Lavoce.info

Piccole imprese non crescono

Non è vero che la conduzione familiare delle aziende sia un fenomeno solo italiano. Né esiste una relazione fra la sua diffusione e la dimensione. Lungi dall’essere un valore positivo, oggi la piccola impresa è inadeguata di fronte alle sfide della globalizzazione e delle nuove tecnologie. E’ allora necessario favorire le imprese che scelgono di crescere, riducendo gli adempimenti burocratici agli ampliamenti di impianto o agevolando lo sviluppo di strumenti finanziari innovativi. E gli incentivi non devono esaurirsi proprio in conseguenza della crescita.

È opinione diffusa che la dimensione troppo ridotta delle imprese italiane e la loro conduzione a carattere prevalentemente familiare costituiscano due nodi strutturali che sempre più condizionano la performance della nostra economia. I due fenomeni vengono spesso associati. Si sostiene infatti che le nostre imprese non crescono proprio a causa della conduzione prevalentemente familiare, sia per mancanza di risorse finanziarie sia per l’inadeguatezza del management familiare.

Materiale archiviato
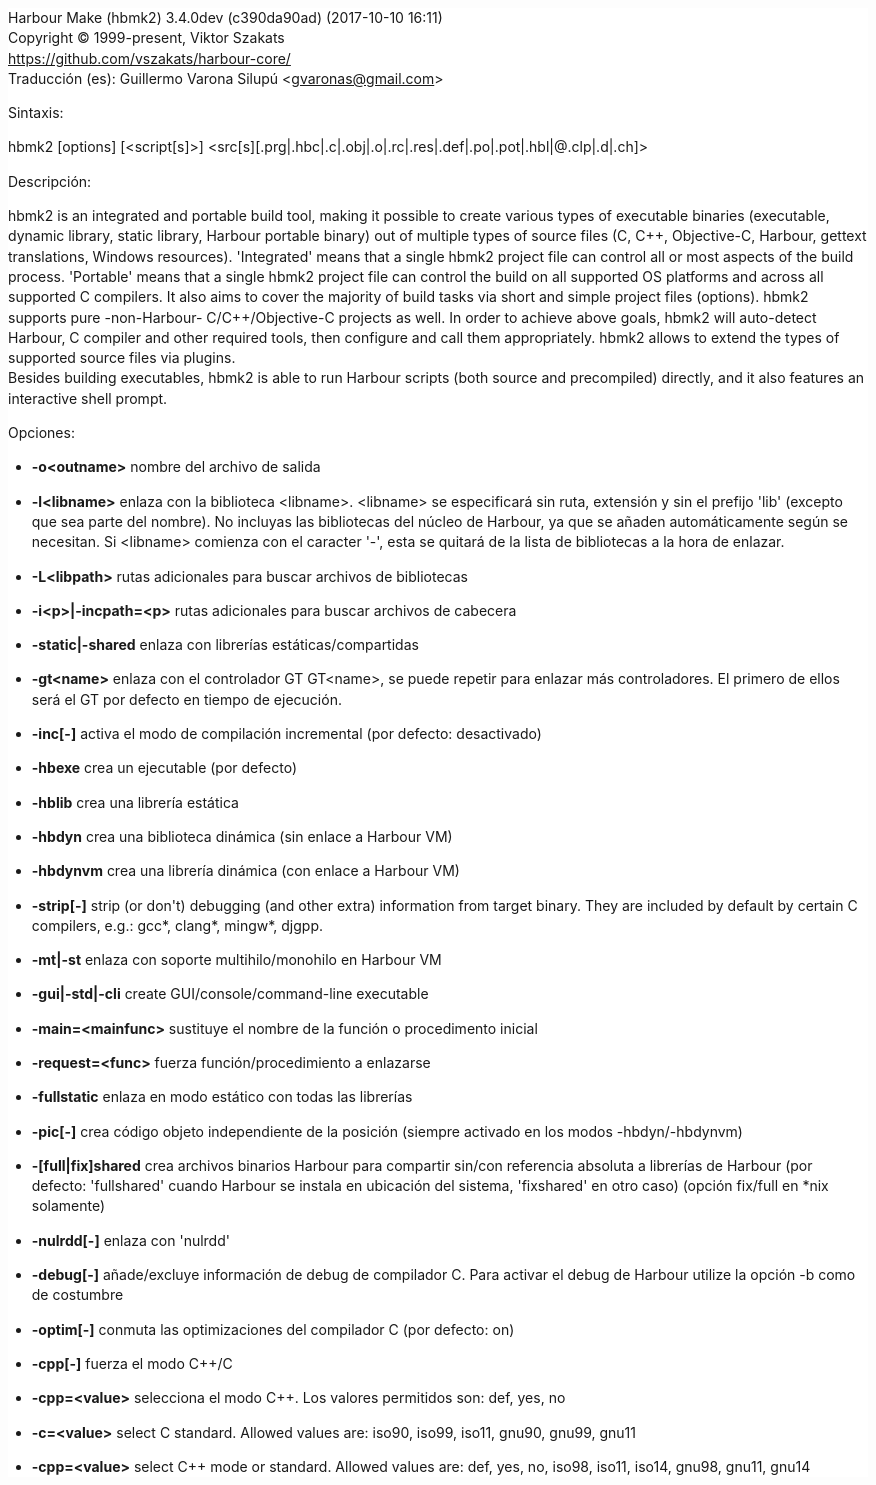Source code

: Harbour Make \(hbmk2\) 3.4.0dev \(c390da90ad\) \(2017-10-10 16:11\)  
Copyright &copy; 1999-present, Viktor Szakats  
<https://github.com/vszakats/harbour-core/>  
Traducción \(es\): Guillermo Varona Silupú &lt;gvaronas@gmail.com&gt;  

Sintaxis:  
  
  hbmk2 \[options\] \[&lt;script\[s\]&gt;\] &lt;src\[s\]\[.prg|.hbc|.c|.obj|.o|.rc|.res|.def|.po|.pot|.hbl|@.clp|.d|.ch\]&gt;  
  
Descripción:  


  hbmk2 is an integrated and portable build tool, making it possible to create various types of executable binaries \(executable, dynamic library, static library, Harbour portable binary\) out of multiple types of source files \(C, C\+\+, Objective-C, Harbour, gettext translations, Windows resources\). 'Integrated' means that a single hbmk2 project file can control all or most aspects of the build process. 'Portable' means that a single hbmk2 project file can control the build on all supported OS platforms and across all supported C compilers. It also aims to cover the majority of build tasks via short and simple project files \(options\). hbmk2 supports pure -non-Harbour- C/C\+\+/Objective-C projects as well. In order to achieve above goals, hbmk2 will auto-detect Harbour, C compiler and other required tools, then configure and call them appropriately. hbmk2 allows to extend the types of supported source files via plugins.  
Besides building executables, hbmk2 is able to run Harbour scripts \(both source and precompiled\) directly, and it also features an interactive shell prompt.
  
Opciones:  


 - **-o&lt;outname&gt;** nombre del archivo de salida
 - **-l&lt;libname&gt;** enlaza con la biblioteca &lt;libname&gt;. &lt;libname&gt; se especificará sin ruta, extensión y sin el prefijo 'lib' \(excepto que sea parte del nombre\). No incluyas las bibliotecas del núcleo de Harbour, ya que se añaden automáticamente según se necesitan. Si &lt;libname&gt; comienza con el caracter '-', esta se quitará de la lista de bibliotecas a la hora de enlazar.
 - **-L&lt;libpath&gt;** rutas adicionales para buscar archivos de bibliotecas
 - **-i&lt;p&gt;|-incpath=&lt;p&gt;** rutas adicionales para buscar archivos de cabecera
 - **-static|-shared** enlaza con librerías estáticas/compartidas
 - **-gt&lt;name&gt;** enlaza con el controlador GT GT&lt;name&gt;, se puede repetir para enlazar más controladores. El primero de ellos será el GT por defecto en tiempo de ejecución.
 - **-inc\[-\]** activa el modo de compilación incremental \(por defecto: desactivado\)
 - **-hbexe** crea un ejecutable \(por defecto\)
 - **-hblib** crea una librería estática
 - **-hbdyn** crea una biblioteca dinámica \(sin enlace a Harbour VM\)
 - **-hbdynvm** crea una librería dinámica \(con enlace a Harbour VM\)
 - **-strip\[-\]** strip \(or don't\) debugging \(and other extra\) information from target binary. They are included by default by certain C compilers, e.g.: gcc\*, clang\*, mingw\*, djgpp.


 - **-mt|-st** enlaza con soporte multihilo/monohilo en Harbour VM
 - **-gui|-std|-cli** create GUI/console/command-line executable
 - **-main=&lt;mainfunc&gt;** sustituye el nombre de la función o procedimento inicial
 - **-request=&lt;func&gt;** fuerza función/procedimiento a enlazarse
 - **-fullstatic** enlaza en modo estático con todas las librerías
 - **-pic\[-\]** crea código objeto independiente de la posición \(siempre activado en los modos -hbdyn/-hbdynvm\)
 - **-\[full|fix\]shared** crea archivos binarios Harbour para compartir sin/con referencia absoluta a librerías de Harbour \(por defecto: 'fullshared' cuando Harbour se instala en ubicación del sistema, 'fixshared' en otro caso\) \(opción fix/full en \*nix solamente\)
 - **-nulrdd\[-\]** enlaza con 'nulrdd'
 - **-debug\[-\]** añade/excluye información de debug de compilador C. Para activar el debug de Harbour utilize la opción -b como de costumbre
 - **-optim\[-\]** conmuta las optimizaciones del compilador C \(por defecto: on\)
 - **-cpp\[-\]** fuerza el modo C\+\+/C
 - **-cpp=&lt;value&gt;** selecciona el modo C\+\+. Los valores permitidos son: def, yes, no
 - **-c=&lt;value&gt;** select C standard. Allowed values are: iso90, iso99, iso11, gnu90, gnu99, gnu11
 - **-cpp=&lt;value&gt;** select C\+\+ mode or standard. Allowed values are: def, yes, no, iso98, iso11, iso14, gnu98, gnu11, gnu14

### Scopo dell'esercizio:
Riporti fedelmente il passo dell'articolo sulle piccole imprese compreso tra "Piccole imprese non" e "conseguenza della crescita.", estremi inclusi.

### La sua risposta:
Piccole imprese non crescono

Non è vero che la conduzione familiare delle aziende sia un fenomeno solo italiano. Né esiste una relazione fra la sua diffusione e la dimensione. Lungi dall’essere un valore positivo, oggi la piccola impresa è inadeguata di fronte alle sfide della globalizzazione e delle nuove tecnologie. E’ allora necessario favorire le imprese che scelgono di crescere, riducendo gli adempimenti burocratici agli ampliamenti di impianto o agevolando lo sviluppo di strumenti finanziari innovativi. E gli incentivi non devono esaurirsi proprio in conseguenza della crescita.